I called attention in my previous paper to the fact that, by many investigators, the definitive form of the chromosome is used as the basis for determining the direction and sequence of the chromosome divisions. This fact and the danger attending the practice was partly realized by Montgomery in his work upon Euchistus (12), for he devotes considerable space to a consideration of the prophase segments, but in determining the character of the second spermatocyte division he regards only the formed element. With respect to this he says: “And now a fact may be determined which is of the greatest importance in estimating the morphological value of the second division of the chromosomes. While the latter are still parallel to the axis of the spindle, there may be clearly seen in some cases a transverse constriction on some of the chromosomes, so that they already acquire a dumb-bell shape.” This constriction is not correlated with any similar one on the prophase elements, and is here observed for the first time.

In his paper upon Peripatus, however, he definitely supports the contention that it is only in the prophase of the first spermatocyte that we can learn the construction of the chromosomes, for he says: “The early stages in the prophase are of the greatest importance in determining the exact constitution of the chromosomes of the first maturation division.... Since, then, as has been shown in another section of the present paper, the split of the univalent chromosome of the second spermatocyte is a true longitudinal split, corresponding perfectly in position with the longitudinal split of the early prophase, it follows that the univalent chromosome does not become turned upon its axis to take its place on the equator of the spindle.” Orientation is in both spermatocytes based, accordingly, upon planes determined in the prophase. Upon this point Paulmier and Montgomery, as students of Hemipteran spermatogenesis, are now agreed, and their results correspond with observations made upon Orthopteran cells.
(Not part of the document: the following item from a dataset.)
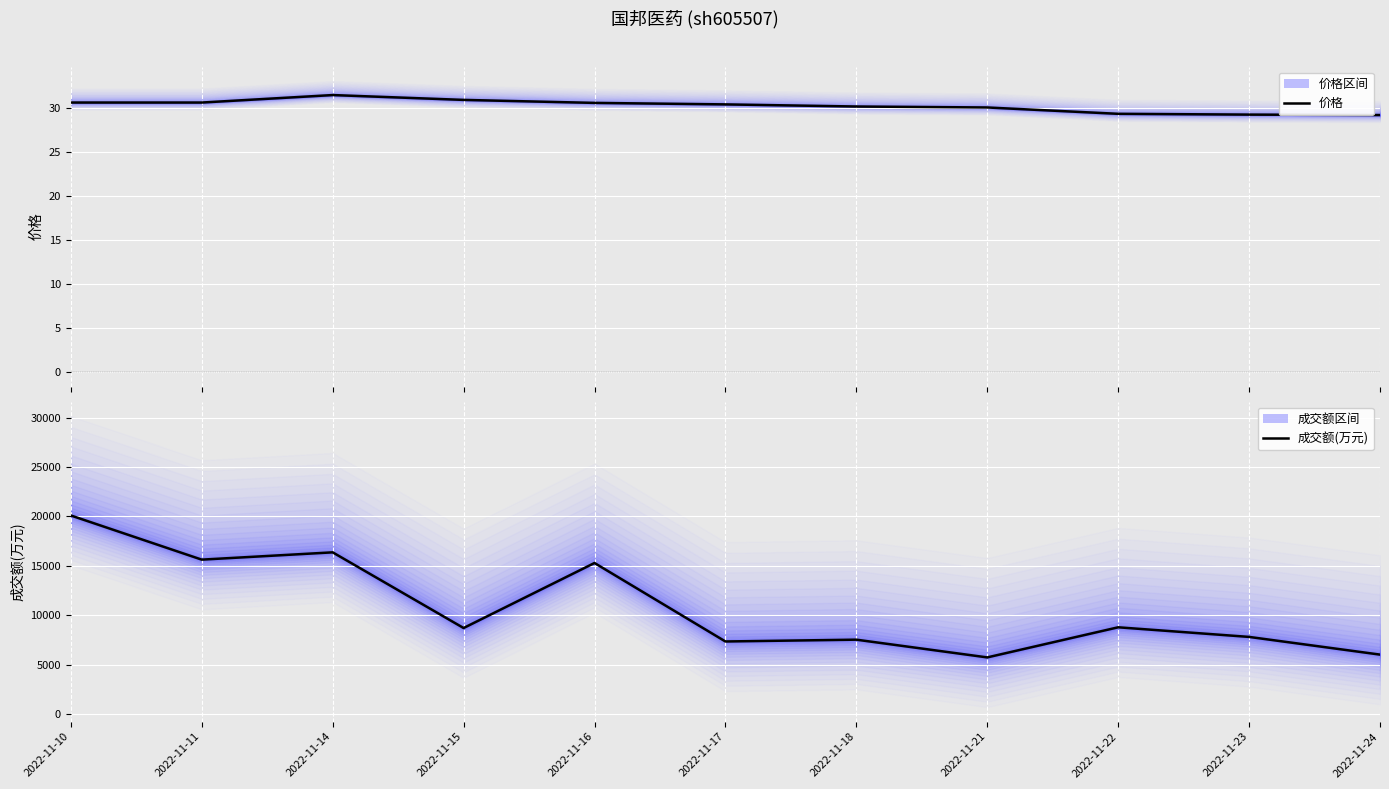

What is the value of the 成交额(万元) point at the 3rd from the left?

16353.0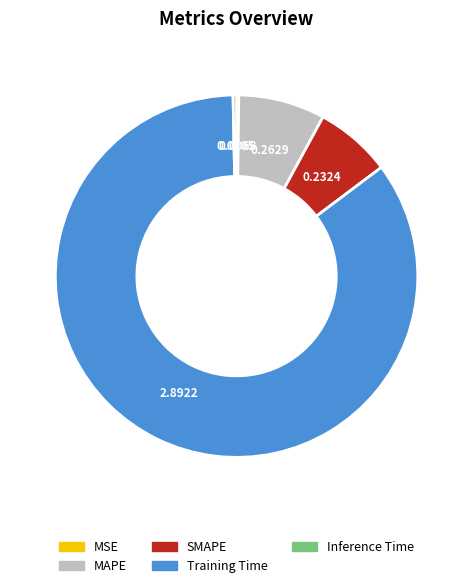

Which category has the biggest portion of the pie?

Training Time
It is upon the sequence of divisions in the spermatocyte that differences now exist between these investigators and myself. In my previous paper I took occasion to elaborate the proof in support of my position regarding the early occurrences of the longitudinal division in the Orthopteran spermatocytes. Montgomery follows Paulmier in ascribing the reduction division to the first spermatocyte, and takes no account of my results upon Hippiscus. The objections that I previously urged against Paulmier’s conclusions apply equally well to Montgomery’s. Until the chromosomes are traced in a more detailed way through the prophase to the metaphase, I shall consider the presumption against the occurrence of the cross-division in the first spermatocyte mitosis. In this I believe that I am justified by the definite proof of my position brought forward in the work upon Hippiscus. Here, it may be recalled, I observed and photographed in the same mitosis all stages of movement by the chromatids along the plane of the longitudinal split. In addition, I was able to locate definitely the position of the future cross-division in the ring figures, so that it is impossible to mistake the character of the first division in them. These two proofs I consider incontrovertible so far as they apply to the Orthopteran families studied.